Why is the economic system set up to provide an incentive to consume as much as possible? It is because the cost of much of what we consume is largely in the physical plant and not in the material processed or delivered. For telephone, most of the cost is in sending up all those satellites,laying all that cable, setting up the switching networks, and building those towers. Once the infrastructure is built, servicing and maintaining it all is not as costly. Utility companies recover their fixed, or sunk costs by charging customer fees to be hooked into the network, not so much for their usage of photons, water molecules or whatever. Another way this plays out is in property taxes for municipal services. People do not pay for fire, police, or streets on a per use basis.

A problem arises when one is trying to economise, and one hits the floor cost of a service. With telephone service, we can go to a pay-per-call plan. That option is not available for water, electricity, natural gas. If all you want is a little bit of light or heat, it may well be cheaper to burn kerosene for light and for heat, because it does not require an expensive, special distribution pipeline right to your door. What happens if a lot of people, on account of poverty, drop out of the utility system? That forces up the the connection fees to the remaining users and prompts more drop outs. An adverse positive feedback loop (vicious cycle) is engendered, threatening the very existence of the service.
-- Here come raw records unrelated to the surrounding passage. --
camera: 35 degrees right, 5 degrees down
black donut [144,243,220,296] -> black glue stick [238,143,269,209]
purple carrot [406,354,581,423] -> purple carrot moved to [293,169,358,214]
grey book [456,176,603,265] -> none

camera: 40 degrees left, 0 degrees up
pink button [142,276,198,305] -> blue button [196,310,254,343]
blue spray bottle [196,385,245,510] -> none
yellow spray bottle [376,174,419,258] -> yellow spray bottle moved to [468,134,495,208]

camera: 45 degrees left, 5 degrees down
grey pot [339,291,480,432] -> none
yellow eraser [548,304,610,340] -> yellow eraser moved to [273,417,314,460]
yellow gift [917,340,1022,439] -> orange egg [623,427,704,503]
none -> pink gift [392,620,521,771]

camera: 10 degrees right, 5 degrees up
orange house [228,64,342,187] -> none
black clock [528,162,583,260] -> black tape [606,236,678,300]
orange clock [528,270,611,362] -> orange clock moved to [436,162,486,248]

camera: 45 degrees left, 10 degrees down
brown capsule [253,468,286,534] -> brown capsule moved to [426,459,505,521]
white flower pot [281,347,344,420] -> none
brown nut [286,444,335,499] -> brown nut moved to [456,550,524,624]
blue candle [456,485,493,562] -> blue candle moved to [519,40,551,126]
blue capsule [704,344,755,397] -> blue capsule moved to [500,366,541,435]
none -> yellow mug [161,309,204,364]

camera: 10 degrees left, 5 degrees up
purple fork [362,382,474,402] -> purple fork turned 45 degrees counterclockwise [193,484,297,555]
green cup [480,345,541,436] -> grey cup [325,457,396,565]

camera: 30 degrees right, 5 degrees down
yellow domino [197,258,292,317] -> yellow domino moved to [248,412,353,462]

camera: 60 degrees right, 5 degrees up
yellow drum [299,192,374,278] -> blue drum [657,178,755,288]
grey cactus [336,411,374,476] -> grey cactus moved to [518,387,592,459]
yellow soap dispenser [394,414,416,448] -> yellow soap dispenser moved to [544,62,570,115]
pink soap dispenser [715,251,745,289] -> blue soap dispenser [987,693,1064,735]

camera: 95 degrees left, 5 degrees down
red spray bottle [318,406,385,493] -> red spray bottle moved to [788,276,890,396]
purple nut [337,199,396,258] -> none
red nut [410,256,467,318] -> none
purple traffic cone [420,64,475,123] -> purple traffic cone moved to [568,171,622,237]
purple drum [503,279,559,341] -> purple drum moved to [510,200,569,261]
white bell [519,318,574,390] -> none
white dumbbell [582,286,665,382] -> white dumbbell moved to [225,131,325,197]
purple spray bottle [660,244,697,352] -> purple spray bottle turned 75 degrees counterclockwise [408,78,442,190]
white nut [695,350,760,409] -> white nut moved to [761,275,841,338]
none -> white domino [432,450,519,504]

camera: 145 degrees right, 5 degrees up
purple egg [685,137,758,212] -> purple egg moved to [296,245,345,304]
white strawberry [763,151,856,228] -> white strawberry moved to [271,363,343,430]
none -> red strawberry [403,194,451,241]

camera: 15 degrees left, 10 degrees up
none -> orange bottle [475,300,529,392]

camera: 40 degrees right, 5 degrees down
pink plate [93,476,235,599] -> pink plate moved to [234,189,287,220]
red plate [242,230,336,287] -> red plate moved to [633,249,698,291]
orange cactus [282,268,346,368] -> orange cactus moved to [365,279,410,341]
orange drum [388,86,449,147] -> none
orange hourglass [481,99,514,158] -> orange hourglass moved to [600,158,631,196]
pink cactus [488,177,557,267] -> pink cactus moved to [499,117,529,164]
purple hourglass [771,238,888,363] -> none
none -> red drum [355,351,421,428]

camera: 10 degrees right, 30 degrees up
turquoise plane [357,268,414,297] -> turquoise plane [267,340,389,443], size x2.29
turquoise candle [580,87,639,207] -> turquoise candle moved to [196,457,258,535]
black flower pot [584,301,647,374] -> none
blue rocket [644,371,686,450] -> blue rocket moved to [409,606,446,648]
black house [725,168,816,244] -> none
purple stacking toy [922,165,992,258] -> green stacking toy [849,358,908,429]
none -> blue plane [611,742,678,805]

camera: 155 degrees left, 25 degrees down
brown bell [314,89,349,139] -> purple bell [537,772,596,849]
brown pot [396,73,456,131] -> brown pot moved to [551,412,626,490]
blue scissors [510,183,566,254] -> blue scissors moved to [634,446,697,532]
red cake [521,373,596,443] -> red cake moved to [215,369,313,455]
We suspect such a dynamic will soon be at work in many areas. Highways in particular come to mind. The USA has 4 million miles (6.4 million kilometres) of roads and streets. Even at a conservative estimate of the average cost at $3,000,000 per mile, this assigns a value of $12 trillion to the country's public pavement - on par with the value of all publicly traded companies, or an entire year of GDP. As people begin to abandon their automobiles en masse, who will pay for the hefty annual maintenance of this vast piece of capital? Will mileage rates replace gasoline taxes as the State of Oregon is contemplating? Can property taxes on depreciating property cover street costs? Will general taxes be dubiously and destructively allocated to an obsolescing technology? (Answer: yes - see car maker bailout and Obama infrastructure plan).

Streets are arguably necessary, and will continue to be funded in some form or another as long as humans are civilised. Roads on the other hand, are almost certain to gradually fade away as people relearn to transport themselves and their stuff mostly on navigable waterways. Water transportation, though slow, is and always has been the cheapest, so we may as well plan for it.

2 comments:

Thai said...

Nice post

It is funny how you brought this issue up right as I was about to mention it to Edwardo on in an ongoing discussion we are having between our blogs, his- Disaster Porn and mine-Looking at the world through a different lens. (You just got to love the fractal nature of the internet: now it is blogs talking to blogs, a variant of the old "my answering machine will talk to your answering machine.")

Anyway, the enormous sunk costs are one reason it is so hard to solve our national tragedy of the commons in health care. A care provider (or region) has literally invested 20%+ of their entire working careers developing themselves for a future career and to suddenly be told the investment is largely a waste is absolutely devastating on so many levels.

It is the reason areas like Long Island, Miami, Boston and Philadelphia will fight tooth and nail to prevent changes to our health care tragedy, instead obfuscating the issue with absurd arguments like further 'consolidation' in Ivory centers of excellence are required in order to further improve the quality of care- as if quality issues are the primary reason we are in the mess we are in.

Significant sunk costs mean very asymmetric losses will happen when major change happens and there are some VERY big asymmetric sunk costs that are about to become VERY big asymmetric losses when the system changes. And these areas (and people) know it on a gut level, even if they do not know it on an intellectual one.

Regards

Adam Smith said...

Excellent Comment! I liked the post in your blog about medical care spending too. I completely agree that there would be resistance to change in the industry. I disagree that people know on a gut level that losses are imminent though. Having worked in the medical industry and knowing well many practitioners, I'd say any awareness of systemic overshoot is near zero.